Jamie’s views are supported by Prof Ian Wilkinson (EMI Programme Director) who commented:

“Jamie’s research is a perfect example what the EMI Programme is aiming to do - create the next generation of clinical investigators who can help bring innovative new therapies to patients, by using new biomarkers at the earliest stages of the development process.”

Jamie has presented his research findings at several major conferences which has, in turn, led to discussions and opportunities for collaboration with other major centres, such as Stanford University where he recently extended his research through an OARSI (Osteoarthritis Research Society International) scholarship.
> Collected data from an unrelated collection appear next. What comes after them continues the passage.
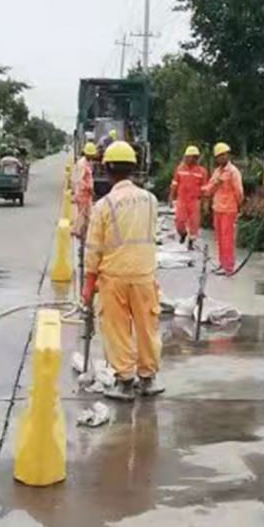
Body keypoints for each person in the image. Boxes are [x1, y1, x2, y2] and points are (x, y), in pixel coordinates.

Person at [83, 141, 163, 402]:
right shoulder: (150, 200)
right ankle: (148, 378)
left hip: (114, 277)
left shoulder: (104, 206)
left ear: (106, 169)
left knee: (117, 329)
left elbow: (93, 248)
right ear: (133, 168)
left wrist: (88, 285)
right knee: (147, 326)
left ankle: (125, 382)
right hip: (144, 275)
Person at [202, 142, 244, 276]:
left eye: (223, 155)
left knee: (228, 239)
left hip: (229, 210)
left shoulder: (233, 172)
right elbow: (209, 188)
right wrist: (203, 191)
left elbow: (239, 191)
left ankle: (229, 267)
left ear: (228, 155)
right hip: (218, 209)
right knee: (219, 239)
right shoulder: (217, 171)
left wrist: (239, 206)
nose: (221, 158)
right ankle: (222, 263)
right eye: (219, 156)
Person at [169, 146, 208, 251]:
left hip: (195, 200)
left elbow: (204, 188)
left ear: (195, 158)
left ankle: (191, 241)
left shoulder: (202, 171)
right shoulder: (180, 169)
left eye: (189, 157)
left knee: (194, 223)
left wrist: (205, 203)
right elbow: (174, 184)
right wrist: (171, 197)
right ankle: (183, 233)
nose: (186, 159)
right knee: (179, 221)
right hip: (182, 199)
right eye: (186, 157)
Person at [72, 142, 97, 238]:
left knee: (87, 213)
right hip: (83, 192)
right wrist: (89, 188)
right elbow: (80, 179)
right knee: (83, 213)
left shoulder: (86, 162)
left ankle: (85, 231)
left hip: (85, 193)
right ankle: (77, 230)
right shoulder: (83, 164)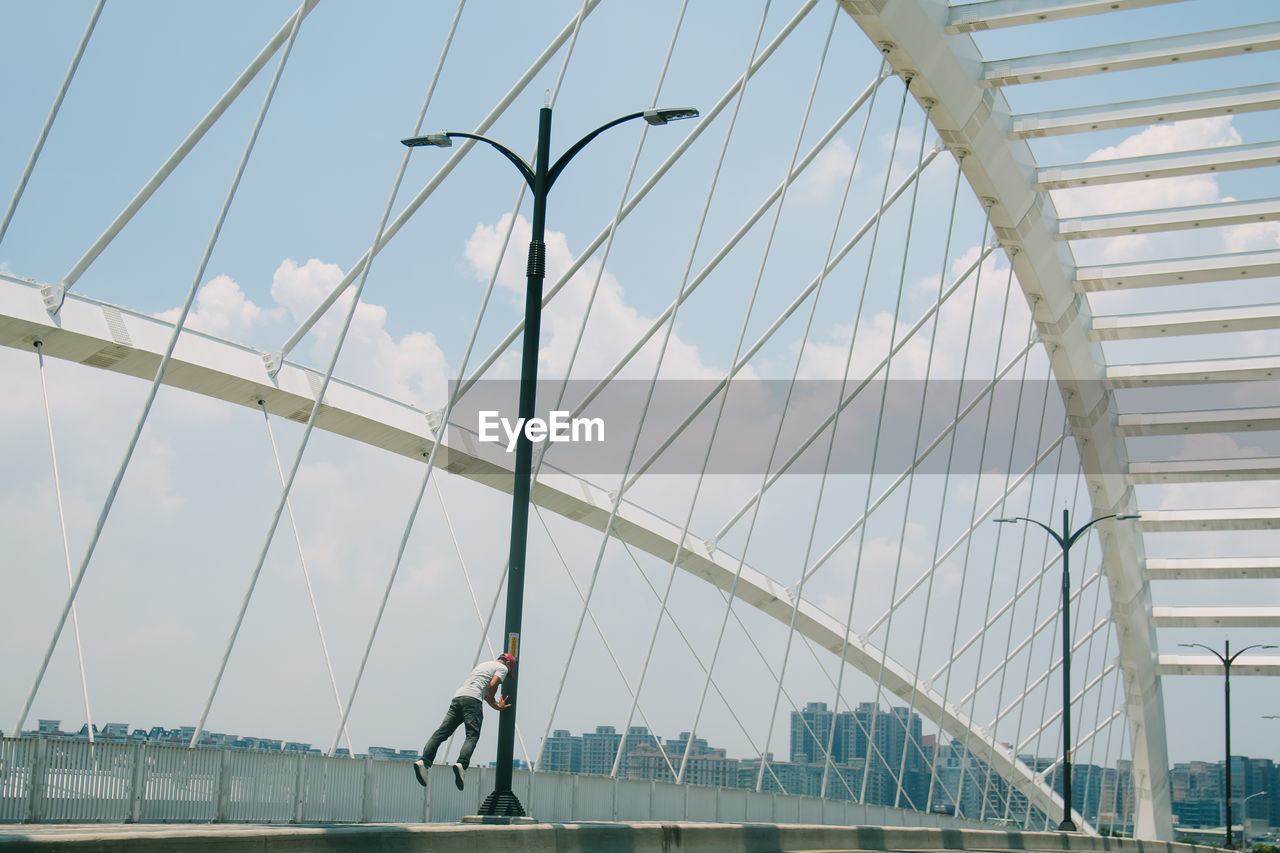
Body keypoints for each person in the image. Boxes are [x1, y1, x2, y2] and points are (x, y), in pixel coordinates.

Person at [413, 652, 514, 791]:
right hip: (473, 701)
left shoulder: (483, 665)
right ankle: (462, 764)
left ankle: (424, 762)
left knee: (442, 732)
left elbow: (486, 692)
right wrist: (497, 704)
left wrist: (496, 705)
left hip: (458, 697)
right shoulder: (502, 668)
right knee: (472, 735)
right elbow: (493, 684)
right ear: (508, 663)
Ultimately, it is hoped that the imaging biomarkers identified through Jamie’s EMI PhD research will receive FDA qualification for use in clinical trials and clinical practice with a selection of these measures being used in future industry early phase trials of OA compounds.

Commenting on the application of Jamie’s research in an industry setting, Dr Nicolas Wisniacki (EMI-GSK industry partner) concluded:

“The EMI programme exemplifies how a collaboration between academia and industry supporting new clinical investigators provides clear mutual benefits. Jamie delivered an innovative clinical study providing novel methodologies and reproducibility data that will enable future design of osteoarthritis experimental medicine studies. We benefited from working closely with a musculoskeletal radiologist at critical times for optimising our OA clinical trials, and the interaction enabled Jamie to experience clinical trial needs from an industry perspective.”